L’ Affrontement judiciaire… et poursuites d’hommes politiques!

L’enquêteur judiciaire du crime de l’explosion du port de Beyrouth, le juge Tarek Bitar, a fait exploser une « bombe légale », dont les fragments ont touché le corps judiciaire, avant d’atteindre les milieux politiques et sécuritaires.

Alors qu’il surprenait tout le monde par son retour soudain dans son bureau du Palais de justice de Beyrouth, où il reprenait ses investigations, suspendues depuis 13 mois, engageant ses procédures en demandant la poursuite de huit nouvelles personnalités, dont des hommes politiques, des magistrats, et le personnel de sécurité.

Il fixe les dates de leur interrogatoire et envoie des notes pour les informer des dates des séances.

Bien que Bitar ait refusé de divulguer les noms des accusés, il a été signalé qu’ils comprenaient le directeur général de la sécurité publique, le général de division Abbas Ibrahim, le directeur général de la sécurité de l’État, le général de division Tony Saliba, et trois juges qui avaient été auparavant demandé par le procureur de la République, le juge Ghassan Oweidat, de les poursuivre.

Bitar a également décidé de libérer cinq détenus dans le dossier, qui sont l’ancien directeur général des douanes, Shafiq Marei, l’ancien directeur des opérations au port, Sami Hussein, l’entrepreneur des travaux au port, Salim Shibli, le directeur des projets du port, Michel Nahoul, et l’ouvrier syrien Ahmed Al-Rajab, et les a empêchés de voyager.
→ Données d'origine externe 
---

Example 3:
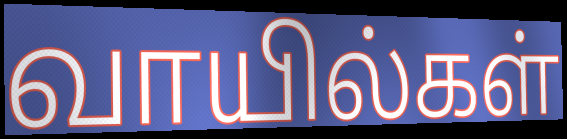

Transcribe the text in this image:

வாயில்கள்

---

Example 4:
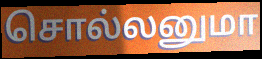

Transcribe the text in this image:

சொல்லனுமா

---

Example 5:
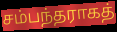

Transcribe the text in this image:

சம்பந்தராகத்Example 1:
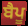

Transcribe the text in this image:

ਬੈਪੂ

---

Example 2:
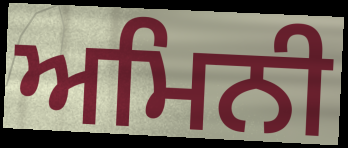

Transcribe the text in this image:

ਅਮਿਨੀ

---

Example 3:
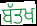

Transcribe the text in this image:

ਬੱਤਖ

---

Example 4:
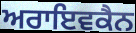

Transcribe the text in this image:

ਅਰਾਇਵਕੈਨ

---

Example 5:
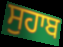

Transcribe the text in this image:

ਸੁਹਾਬ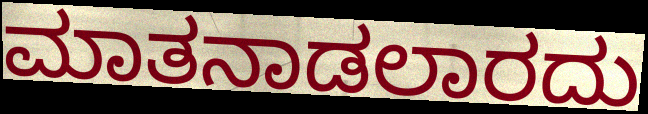
ಮಾತನಾಡಲಾರದು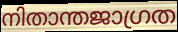
നിതാന്തജാഗ്രത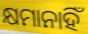
କ୍ଷମାନାହିଁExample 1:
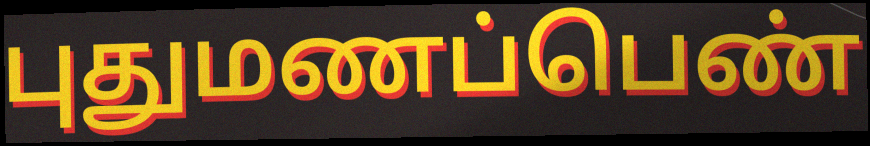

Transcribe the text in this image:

புதுமணப்பெண்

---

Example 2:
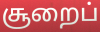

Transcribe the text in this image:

சூறைப்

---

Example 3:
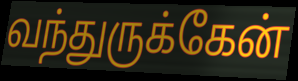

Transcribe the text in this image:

வந்துருக்கேன்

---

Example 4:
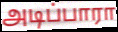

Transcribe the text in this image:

அடிப்பாரா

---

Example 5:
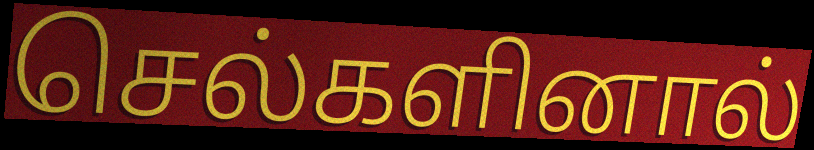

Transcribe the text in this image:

செல்களினால்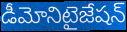
డీమోనిటైజేషన్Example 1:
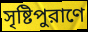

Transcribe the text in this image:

সৃষ্টিপুরাণে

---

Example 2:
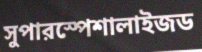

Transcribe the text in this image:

সুপারস্পেশালাইজড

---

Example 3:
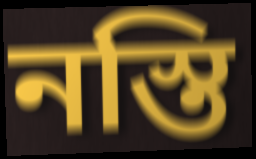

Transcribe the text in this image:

নস্তি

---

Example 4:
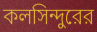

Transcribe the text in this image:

কলসিন্দুরের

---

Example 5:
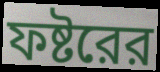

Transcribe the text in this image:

ফষ্টরেরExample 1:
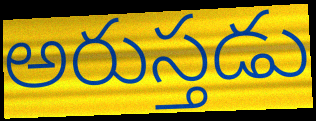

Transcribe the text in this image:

అరుస్తడు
Il a refusé de libérer 12 autres et les a maintenus en détention.

Il semble que l’enquêteur judiciaire, entouré de 40 poursuites intentées contre lui et réclamant sa révocation et sa destitution, ait pu préparer une étude juridique détaillée, lui permettant de reprendre ses fonctions, et justifié sa démarche soudaine, par des motifs de droit, dont l’article 357 du Code de procédure pénale.
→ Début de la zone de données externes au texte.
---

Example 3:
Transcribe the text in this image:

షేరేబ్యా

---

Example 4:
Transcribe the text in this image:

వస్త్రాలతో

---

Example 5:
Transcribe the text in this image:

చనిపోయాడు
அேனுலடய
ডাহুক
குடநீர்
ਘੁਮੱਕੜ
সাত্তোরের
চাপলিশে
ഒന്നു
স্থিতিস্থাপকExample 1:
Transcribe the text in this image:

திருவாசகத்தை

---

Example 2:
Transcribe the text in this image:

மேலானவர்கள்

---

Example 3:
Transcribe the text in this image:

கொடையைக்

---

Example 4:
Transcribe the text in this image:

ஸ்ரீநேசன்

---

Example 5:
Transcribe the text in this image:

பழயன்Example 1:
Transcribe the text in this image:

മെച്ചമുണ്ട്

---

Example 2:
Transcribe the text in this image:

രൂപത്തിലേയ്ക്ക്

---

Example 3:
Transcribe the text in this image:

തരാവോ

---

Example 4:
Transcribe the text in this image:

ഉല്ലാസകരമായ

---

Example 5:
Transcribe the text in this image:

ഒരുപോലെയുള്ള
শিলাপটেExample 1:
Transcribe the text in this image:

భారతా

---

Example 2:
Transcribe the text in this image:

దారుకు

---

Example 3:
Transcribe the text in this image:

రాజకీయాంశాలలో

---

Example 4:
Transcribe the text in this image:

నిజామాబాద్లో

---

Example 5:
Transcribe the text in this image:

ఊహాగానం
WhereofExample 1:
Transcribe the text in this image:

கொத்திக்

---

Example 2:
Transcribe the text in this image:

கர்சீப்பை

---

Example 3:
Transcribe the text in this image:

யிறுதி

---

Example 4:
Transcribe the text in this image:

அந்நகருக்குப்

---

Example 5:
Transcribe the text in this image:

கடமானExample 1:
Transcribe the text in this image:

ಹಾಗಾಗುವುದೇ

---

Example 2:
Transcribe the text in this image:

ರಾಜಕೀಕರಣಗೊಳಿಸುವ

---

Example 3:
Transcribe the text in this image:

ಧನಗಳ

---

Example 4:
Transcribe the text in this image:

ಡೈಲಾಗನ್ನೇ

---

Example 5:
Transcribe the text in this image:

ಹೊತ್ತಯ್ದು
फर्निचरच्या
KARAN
Elle stipulait que « le Conseil de la magistrature est composé du premier président de la Cour de cassation, et de quatre membres des Cours de cassation nommés par décret pris en Conseil des ministres ; Sur la base de la proposition du ministre de la Justice et de l’approbation du Conseil supérieur de la magistrature.
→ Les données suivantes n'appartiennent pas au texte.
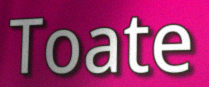
ToateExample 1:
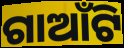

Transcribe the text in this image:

ଗାଆଁଟି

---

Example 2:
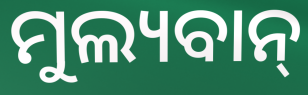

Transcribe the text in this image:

ମୁଲ୍ୟବାନ୍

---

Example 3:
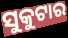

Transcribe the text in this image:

ସୁକୁଟାର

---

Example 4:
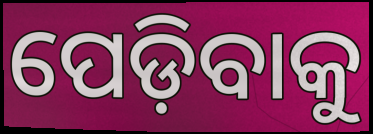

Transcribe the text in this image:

ପେଡ଼ିବାକୁ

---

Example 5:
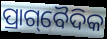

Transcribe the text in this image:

ପ୍ରାଗ୍‌ବୈଦିକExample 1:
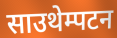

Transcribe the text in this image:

साउथेम्पटन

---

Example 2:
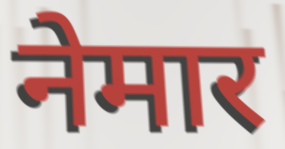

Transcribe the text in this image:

नेमार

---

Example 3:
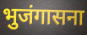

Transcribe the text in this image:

भुजंगासना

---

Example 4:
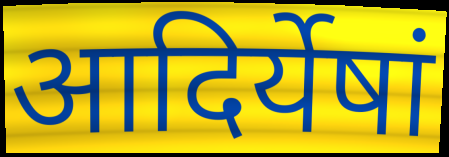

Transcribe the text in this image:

आदिर्येषां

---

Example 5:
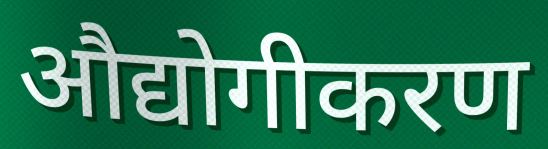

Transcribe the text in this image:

औद्योगीकरणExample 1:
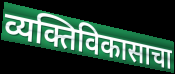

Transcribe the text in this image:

व्यक्तिविकासाचा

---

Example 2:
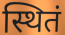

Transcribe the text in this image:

स्थितं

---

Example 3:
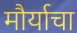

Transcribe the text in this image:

मौर्याचा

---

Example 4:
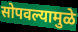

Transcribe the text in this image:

सोपवल्यामुळे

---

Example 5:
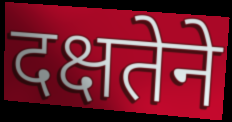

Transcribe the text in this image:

दक्षतेने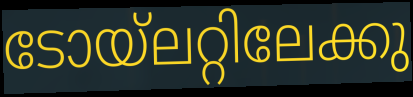
ടോയ്ലറ്റിലേക്കു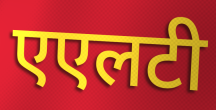
एएलटीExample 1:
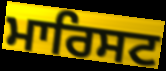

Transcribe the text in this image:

ਮਾਰਿਸਟ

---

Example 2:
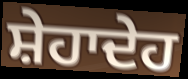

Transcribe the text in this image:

ਸ਼ੇਹਾਦੇਹ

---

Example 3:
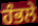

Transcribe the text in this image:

ਹੰਭਲੇ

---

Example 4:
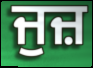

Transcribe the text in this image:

ਜੁਜ਼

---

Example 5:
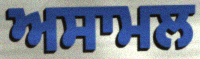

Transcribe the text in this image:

ਅਸਾਮਲ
Il a souligné que le même article contenait ce qui était dit à l’effet que « le même décret requiert la nomination d’un membre suppléant ou plus au Conseil de la magistrature, pour remplacer le juge originaire en cas de renvoi à la retraite, de décès ou de en cas de licenciement. »

Il a relevé que « la loi prévoyait la réponse des membres du Conseil de la magistrature, mais il n’existe aucun texte légal qui parle de la réponse de l’enquêteur judiciaire. Ce qui signifie qu’il n’est pas permis de le retourner, et donc les demandes de réponse déposées contre lui n’ont aucune valeur.